Cisco Talos の脆弱性調査チームはこのほど、Microsoft Windows の CLIPSP.SYS と Adobe Acrobat Reader に 11 件の脆弱性を発見しました。これらはすべて、Microsoft 社の定期的なセキュリティ更新プログラムの一部として今週公開されました。
セキュリティ更新プログラムの詳細については、こちらから Talos のブログ記事をご覧ください。
脆弱性のうち 8 件は、CLIPSP.SYS(Windows 10 および 11 でクライアント ライセンス システム ポリシーの実装に使用されるドライバ)のライセンス更新機能に影響するものです。それ以外の 3 件は、現在市場で最も人気のある PDF リーダーの 1 つ、Adobe Acrobat Reader の解放済みメモリ使用または境界外読み取りの脆弱性です。
Microsoft 社と Adobe 社は、すべてシスコのサードパーティ脆弱性開示ポリシーに従い、本ブログ記事で触れている問題にパッチを当てました。一方、LevelOne 社は修正プログラムのリリースを行わないとしています。
これらの脆弱性のエクスプロイトを検出できる Snort カバレッジについては、Snort.org から最新のルールセットをダウンロードしてください。Talos Intelligence の Web サイトにも、Talos による最新の脆弱性アドバイザリを常時掲載しています。
Windows CLIPSP.SYS に複数の脆弱性
脆弱性の発見者:Philippe Laulheret
CLIPSP.SYS は、クライアント ライセンス システム ポリシーを実装する Windows 10 および 11 のドライバです。このライセンスを更新するプロセスを攻撃者が悪用し、さまざまなエクスプロイトを実行する可能性があります。
Talos は、TALOS-2024-1971(CVE-2024-38062)、TALOS-2024-1970(CVE-2024-38062)、TALOS-2024-1969(CVE-2024-38187)の 3 件の脆弱性を発見しました。これらの脆弱性は、攻撃者が細工された license blob を標的のシステムに送信することでエクスプロイトされ、サービス拒否につながるおそれがあります。
TALOS-2024-1964(CVE-2024-38184)も同様の方法でエクスプロイトされますが、攻撃者が通常は行われるセキュリティチェックを回避し、ライセンスが改ざんされるおそれがあります。ライセンスの改ざんによって、攻撃者はライセンスの有効期限といったプロパティを変更できるようになります。さらに、新しいライセンスを作成して、それを Windows ストアからダウンロードした他のアプリケーションで使用する可能性があります。
2 件の境界外書き込みの脆弱性、TALOS-2024-1966(CVE-2024-38186)、TALOS-2024-1988(CVE-2024-38062)は、特権昇格につながるおそれがあります。どちらのケースも、脆弱性のある関数がサンドボックスエスケープ攻撃に利用される可能性があります。
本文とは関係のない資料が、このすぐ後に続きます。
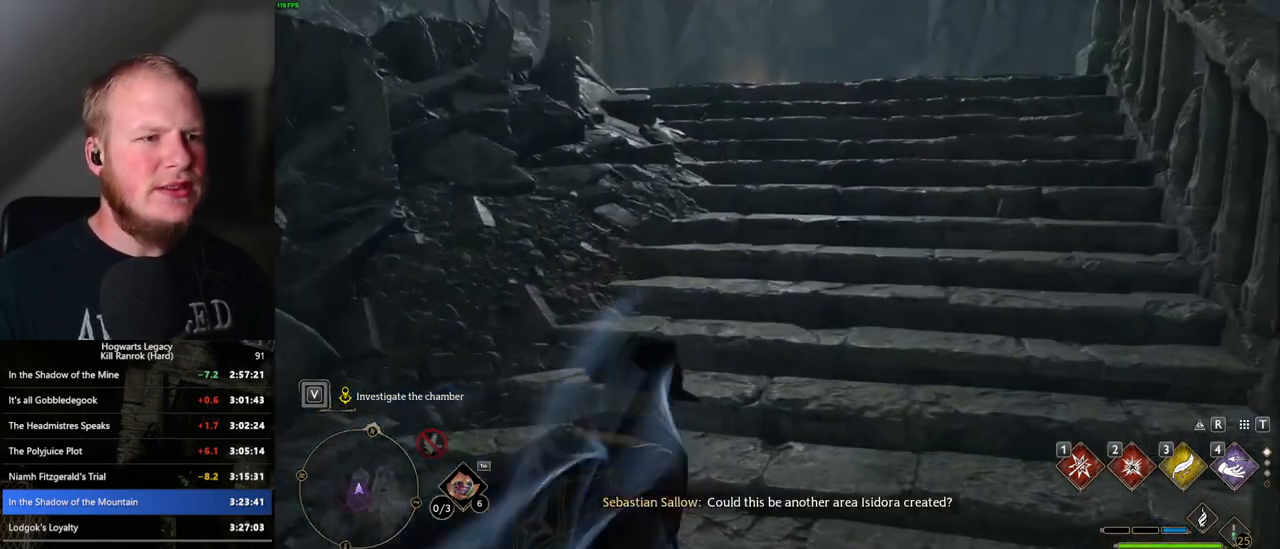
{"keys": ["w"], "mouse": [], "events": [[433, "space", "up"]]}
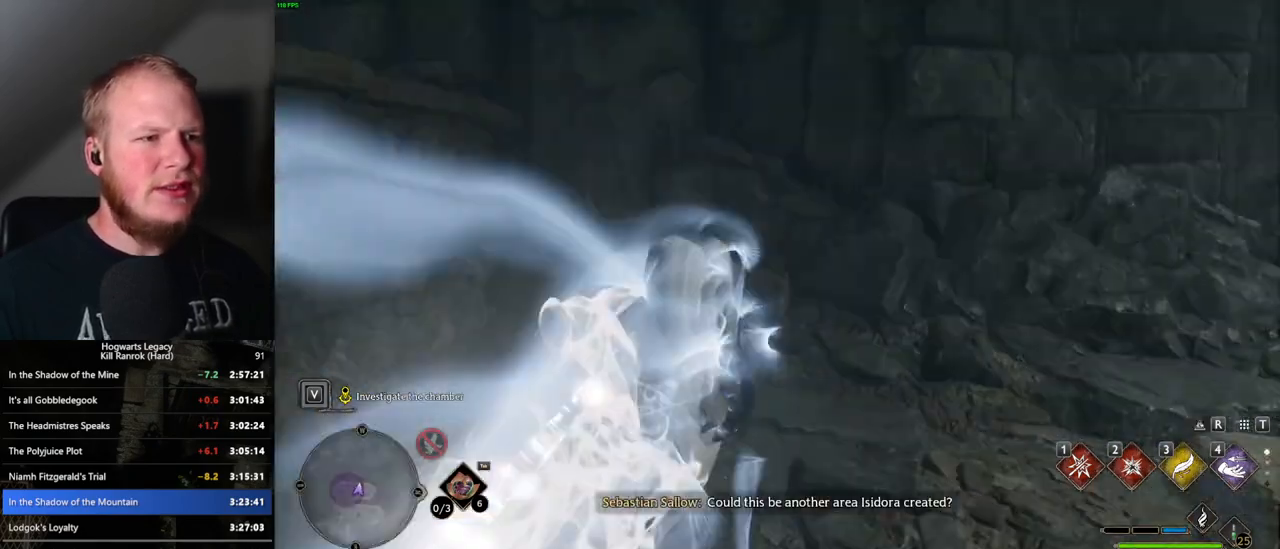
{"keys": ["a", "w"], "mouse": [], "events": [[367, "a", "down"]]}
また、TALOS-2024-1965(CVE-2024-38185)と TALOS-2024-1968(CVE-2024-38062)は境界外読み取りの脆弱性ですが、それぞれ機密情報の漏洩とカーネルでの境界外読み取りにつながる可能性があります。
リモートコード実行につながる可能性がある、Adobe Acrobat Reader の脆弱性
脆弱性の発見者:KPC
Adobe Acrobat Reader には 3 件の脆弱性があり、そのうちの 1 件は攻撃者に任意コードの実行を許すおそれがあります。
TALOS-2024-2002(CVE-2024-41832)、TALOS-2024-2003(CVE-2024-41835)は、Reader の CoolType フォントプロセッサに存在する脆弱性です。攻撃者は細工されたフォントを PDF に埋め込み、標的のユーザーを騙してその PDF を開かせ、これらの脆弱性をエクスプロイトする可能性があります。
これにより、攻撃者が任意のメモリの機密情報を閲覧できるようになり、その情報がさらなるエクスプロイトやエクスプロイト緩和策のバイパスに役立ってしまう場合があります。
TALOS-2024-2009(CVE-2024-41830)は、Talos が発見した問題のなかでも最も深刻で、CVSS スコアは 10 点中 8.8 点です。攻撃者がユーザーを騙して細工された PDF を開かせると、PDF 内の悪意のある JavaScript コードによって、以前に解放されたオブジェクトの再利用がトリガーされ、メモリの破損や任意コードの実行につながる可能性があります。
本稿は 2024 年 08 月 14 日にTalos Group のブログに投稿された「Talos discovers 11 vulnerabilities between Microsoft, Adobe software disclosed on Patch Tuesday」の抄訳です。